I’ve very much over come my PPD. I’m proud of myself. It was what I would imagine hell to be like (if I believed of course!).

I’m still very vocal about my journey. I share my blog entry with any/everyone. It’s imperative to me that people know they are normal, and not crazy. It’s imperative that PPD is discussed openly among mothers. It’s imperative that the stigma attached to it is broken down. I’ve had several new moms tell me that my being open with them about it helped them face it, and take steps to over coming it.

4 Comments leave one →
  1. August 14, 2008 12:39 am

    Wow! Jen, I had no idea. I know I struggled a bit after the birth of my second child. I kept it to myself as well. It was a rolling snowball of resentment towards the baby, guests who would stop by and make me feel like a mess and a failure (that was all me twisting it that way), my husband who seemed clueless about everything and my toddler who couldn’t give mommy a break when it should be obvious to her I needed one (yeah, like a 2 year old can pick up on that). It felt like I was either full of resentment or full of shame for that resentment. There weren’t any rainbows. I never breathed a word and I never took anything. I was lucky enough to find my way out of it. I’m still not sure how I pulled that off.
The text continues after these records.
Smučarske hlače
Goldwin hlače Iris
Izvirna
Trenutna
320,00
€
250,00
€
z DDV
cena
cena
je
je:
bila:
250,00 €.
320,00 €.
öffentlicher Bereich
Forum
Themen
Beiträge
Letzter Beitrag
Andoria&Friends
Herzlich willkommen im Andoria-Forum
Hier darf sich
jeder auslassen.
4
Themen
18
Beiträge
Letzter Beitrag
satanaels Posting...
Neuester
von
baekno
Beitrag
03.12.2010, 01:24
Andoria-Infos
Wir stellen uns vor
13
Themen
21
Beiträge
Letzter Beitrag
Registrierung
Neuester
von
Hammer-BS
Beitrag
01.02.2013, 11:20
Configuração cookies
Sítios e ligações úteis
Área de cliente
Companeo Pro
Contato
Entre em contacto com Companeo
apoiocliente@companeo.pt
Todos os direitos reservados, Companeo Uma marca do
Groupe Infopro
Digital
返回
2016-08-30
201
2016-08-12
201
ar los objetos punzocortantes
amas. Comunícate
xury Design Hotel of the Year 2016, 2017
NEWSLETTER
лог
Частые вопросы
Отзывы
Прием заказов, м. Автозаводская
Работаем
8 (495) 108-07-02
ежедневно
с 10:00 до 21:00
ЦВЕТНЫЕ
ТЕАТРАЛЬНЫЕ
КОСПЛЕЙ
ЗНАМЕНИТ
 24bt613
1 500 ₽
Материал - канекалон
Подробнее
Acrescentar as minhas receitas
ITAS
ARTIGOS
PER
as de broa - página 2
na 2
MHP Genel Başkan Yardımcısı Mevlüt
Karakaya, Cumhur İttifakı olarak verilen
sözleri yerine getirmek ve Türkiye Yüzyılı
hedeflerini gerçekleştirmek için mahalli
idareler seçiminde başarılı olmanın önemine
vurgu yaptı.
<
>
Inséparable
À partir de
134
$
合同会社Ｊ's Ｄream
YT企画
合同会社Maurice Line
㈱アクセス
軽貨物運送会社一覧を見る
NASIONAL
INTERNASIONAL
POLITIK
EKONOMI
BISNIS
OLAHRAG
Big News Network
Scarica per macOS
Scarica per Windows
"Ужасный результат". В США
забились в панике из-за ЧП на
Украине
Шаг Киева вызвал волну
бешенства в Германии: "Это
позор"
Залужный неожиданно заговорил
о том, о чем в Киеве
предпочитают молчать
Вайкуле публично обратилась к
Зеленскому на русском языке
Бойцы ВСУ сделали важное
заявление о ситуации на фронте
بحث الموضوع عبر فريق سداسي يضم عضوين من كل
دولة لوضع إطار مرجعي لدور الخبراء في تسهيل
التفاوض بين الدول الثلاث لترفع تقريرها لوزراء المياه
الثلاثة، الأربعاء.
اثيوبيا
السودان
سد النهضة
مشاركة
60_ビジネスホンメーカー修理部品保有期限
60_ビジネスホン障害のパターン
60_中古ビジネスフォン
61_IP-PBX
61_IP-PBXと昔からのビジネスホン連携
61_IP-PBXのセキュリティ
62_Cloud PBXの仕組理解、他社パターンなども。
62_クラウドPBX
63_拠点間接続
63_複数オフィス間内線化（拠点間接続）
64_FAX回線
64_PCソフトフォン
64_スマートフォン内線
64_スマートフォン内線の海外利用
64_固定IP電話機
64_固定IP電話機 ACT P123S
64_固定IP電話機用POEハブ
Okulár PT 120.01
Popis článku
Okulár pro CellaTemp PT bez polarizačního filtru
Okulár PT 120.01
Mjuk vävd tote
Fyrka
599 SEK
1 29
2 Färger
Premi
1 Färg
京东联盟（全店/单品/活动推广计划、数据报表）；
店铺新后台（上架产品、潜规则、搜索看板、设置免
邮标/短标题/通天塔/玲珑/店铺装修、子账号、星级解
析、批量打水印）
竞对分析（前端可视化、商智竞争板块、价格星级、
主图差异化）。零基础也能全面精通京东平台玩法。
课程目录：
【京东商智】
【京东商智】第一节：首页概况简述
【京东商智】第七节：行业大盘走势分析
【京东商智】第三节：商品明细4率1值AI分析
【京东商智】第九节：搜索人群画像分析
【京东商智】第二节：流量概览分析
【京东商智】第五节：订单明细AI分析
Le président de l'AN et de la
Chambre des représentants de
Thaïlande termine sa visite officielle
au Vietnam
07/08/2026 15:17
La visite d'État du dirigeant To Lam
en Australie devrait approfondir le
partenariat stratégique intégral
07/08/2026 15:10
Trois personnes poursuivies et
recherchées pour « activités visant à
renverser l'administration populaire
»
    You are right. PPD is something every woman should be talking about.

  2. August 14, 2008 1:54 am

    Good for you, thank you so much for sharing … you are so right that talking to any/everyone is the way to help each other. I can not say that I have experienced PPD but I have had hard and sad days. When my sister had her baby I was very concerned about her having PPD, so I wanted to prepare myself some. I don’t usually get into the Hollywood drama but I read the book: Down Came the Rain: My Journey Through Postpartum Depression by Brooke Shields and found it very interesting. That is when I first realized how important it is to make PPD a very public topic. Thanks — and the very best of luck!

  3. August 14, 2008 3:03 am

    Jen, congratulations on making it so far. You’ve fought a good fight and have a ton to feel good about. Thanks for sharing about PPD. I think too many people still think “Baby Blues” and have no idea the pain many women endure. I have a friend who suffered terribly and I also believe that sharing stories like yours helps open doors and hearts.

  4. August 14, 2008 3:55 am

    Thank you so much for sharing your story. I am pregnant with my first child (due September 1st) so I don’t know what level of PPD I’ll be dealt. But I really appreciate your willingness to share your story.